Several years ago, shortly before I moved to Hawaii, I can remember being in the Starbucks on Hall Road having a discussion with my Mother over coffee and a crossword. (I have many fond memories of that Starbucks.) She used the phrase "if you go back to school" and I was deeply offended. You see, it was never a question for me. Of course I was going to go back to grad school, it was just a matter of when I would be able to afford it.
And then life happened.
Here I am, so many years later and thousands of miles away still wrestling with the same dilemma. I still want it. And while, on a daily basis, I doubt if that's in the cards for me, I still believe that's what I'm meant to be doing. I've made this so entirely clear to Mike that I now realize that once the moment where a Master's degree is a possibility for me presents itself I may have no idea what I want to do.

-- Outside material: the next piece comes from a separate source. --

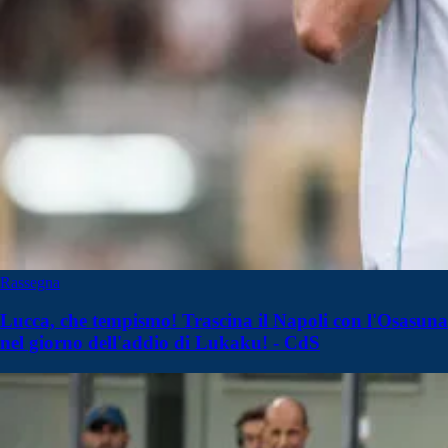
Rassegna
Lucca, che tempismo! Trascina il Napoli con l'Osasuna
nel giorno dell'addio di Lukaku! - CdS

It's never as easy as it being about what I want to do. And there's a certain amount of fear involved. I'm self aware enough to know that. I've already spent how many tens of thousands of dollars on a degree, and a good degree at that, and how many thousands more in student loans that I'm still paying off...and for what? What if I choose the wrong program and find myself in the same situation?
I've been told by multiple sources that a graduate degree does the opposite of what your bachelor's does, meaning it opens more doors and therefore jobs for you rather than limiting you. But how do I know? How do I know what fields will be hiring? What careers pay well? And, more importantly, what job will fulfill me professionally?